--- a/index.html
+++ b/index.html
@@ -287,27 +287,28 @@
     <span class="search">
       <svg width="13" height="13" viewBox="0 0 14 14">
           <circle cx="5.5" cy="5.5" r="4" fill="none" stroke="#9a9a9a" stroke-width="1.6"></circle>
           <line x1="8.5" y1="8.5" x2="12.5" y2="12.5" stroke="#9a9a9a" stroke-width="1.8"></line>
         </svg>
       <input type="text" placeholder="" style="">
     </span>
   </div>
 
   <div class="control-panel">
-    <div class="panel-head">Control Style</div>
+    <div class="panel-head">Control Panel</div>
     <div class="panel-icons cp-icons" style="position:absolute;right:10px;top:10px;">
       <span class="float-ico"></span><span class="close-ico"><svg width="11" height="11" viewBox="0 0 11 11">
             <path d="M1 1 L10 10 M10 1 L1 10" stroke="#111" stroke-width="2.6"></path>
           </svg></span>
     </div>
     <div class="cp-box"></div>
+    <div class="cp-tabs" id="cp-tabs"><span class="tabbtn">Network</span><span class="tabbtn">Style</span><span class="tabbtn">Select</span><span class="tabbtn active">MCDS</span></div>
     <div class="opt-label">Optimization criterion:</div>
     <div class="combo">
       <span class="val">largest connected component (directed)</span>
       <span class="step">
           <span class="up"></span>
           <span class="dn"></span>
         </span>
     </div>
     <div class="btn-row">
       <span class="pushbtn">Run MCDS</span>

* * * *

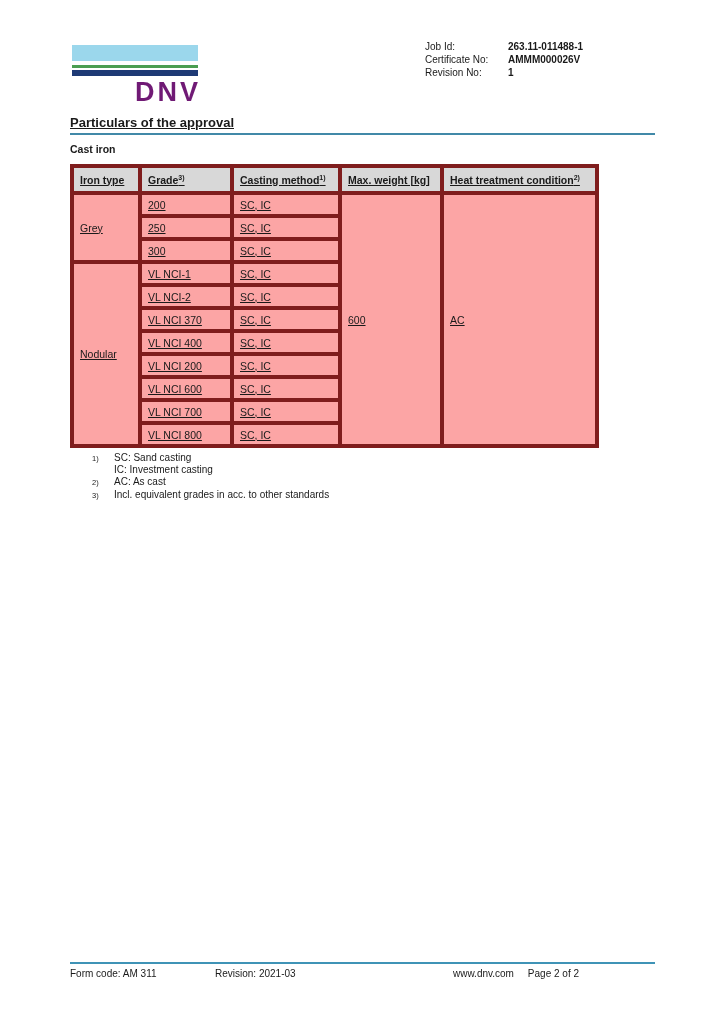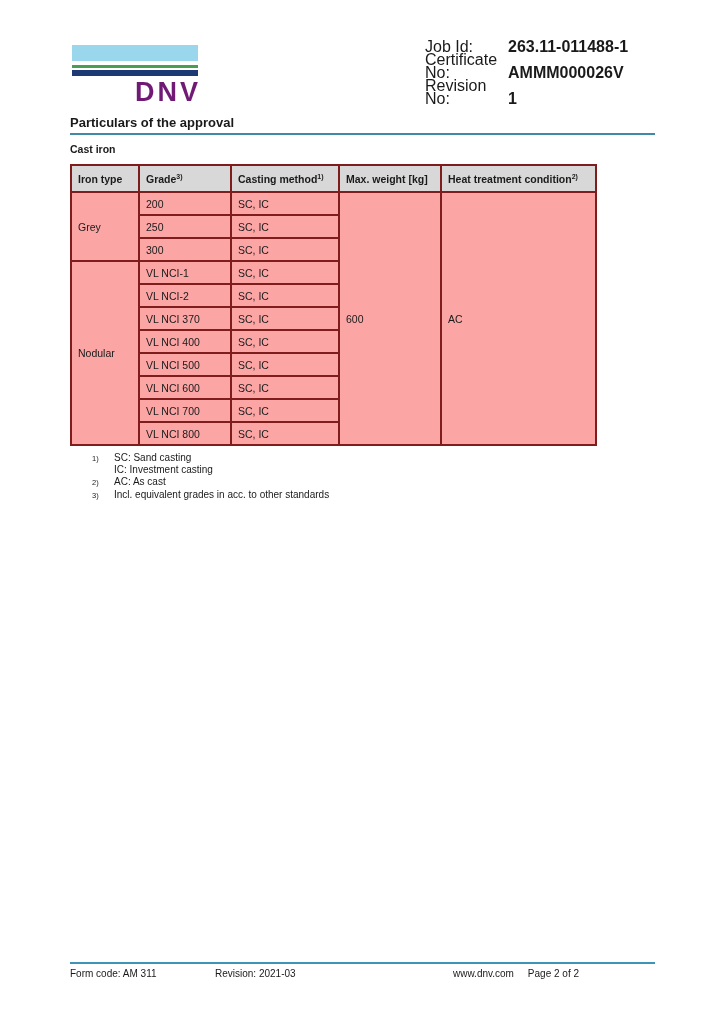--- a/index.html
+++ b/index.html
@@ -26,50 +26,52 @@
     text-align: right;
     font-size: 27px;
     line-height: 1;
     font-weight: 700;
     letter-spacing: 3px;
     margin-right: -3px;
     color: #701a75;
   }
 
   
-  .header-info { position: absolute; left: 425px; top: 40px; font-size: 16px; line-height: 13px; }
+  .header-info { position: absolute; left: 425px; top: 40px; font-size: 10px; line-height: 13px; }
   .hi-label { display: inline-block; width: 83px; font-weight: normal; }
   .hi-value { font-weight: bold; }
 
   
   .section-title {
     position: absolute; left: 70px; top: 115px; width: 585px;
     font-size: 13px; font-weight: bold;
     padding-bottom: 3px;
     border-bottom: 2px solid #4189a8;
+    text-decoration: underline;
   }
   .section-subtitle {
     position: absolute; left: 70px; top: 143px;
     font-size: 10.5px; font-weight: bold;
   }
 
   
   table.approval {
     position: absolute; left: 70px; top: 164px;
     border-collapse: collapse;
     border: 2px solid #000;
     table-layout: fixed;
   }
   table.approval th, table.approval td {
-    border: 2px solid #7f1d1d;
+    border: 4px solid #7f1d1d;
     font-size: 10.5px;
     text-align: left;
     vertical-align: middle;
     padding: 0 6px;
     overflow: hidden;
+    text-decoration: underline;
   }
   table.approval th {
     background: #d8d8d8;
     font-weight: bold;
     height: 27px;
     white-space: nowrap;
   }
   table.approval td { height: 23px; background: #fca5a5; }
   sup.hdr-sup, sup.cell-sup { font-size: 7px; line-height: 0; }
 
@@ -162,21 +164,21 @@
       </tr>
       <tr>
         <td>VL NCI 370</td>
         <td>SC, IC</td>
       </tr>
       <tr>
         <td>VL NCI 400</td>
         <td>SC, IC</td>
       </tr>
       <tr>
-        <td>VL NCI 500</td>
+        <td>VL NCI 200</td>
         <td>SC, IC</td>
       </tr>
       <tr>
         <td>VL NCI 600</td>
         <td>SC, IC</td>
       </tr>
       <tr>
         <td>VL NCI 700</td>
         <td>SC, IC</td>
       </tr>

* * * *

→ **EXERCISE PROMPT**
Scan the data above. Return every line with "size" in it.

→ **EXPECTED ANSWER**
     font-size: 27px;
-  .header-info { position: absolute; left: 425px; top: 40px; font-size: 16px; line-height: 13px; }
+  .header-info { position: absolute; left: 425px; top: 40px; font-size: 10px; line-height: 13px; }
     font-size: 13px; font-weight: bold;
     font-size: 10.5px; font-weight: bold;
     font-size: 10.5px;
   sup.hdr-sup, sup.cell-sup { font-size: 7px; line-height: 0; }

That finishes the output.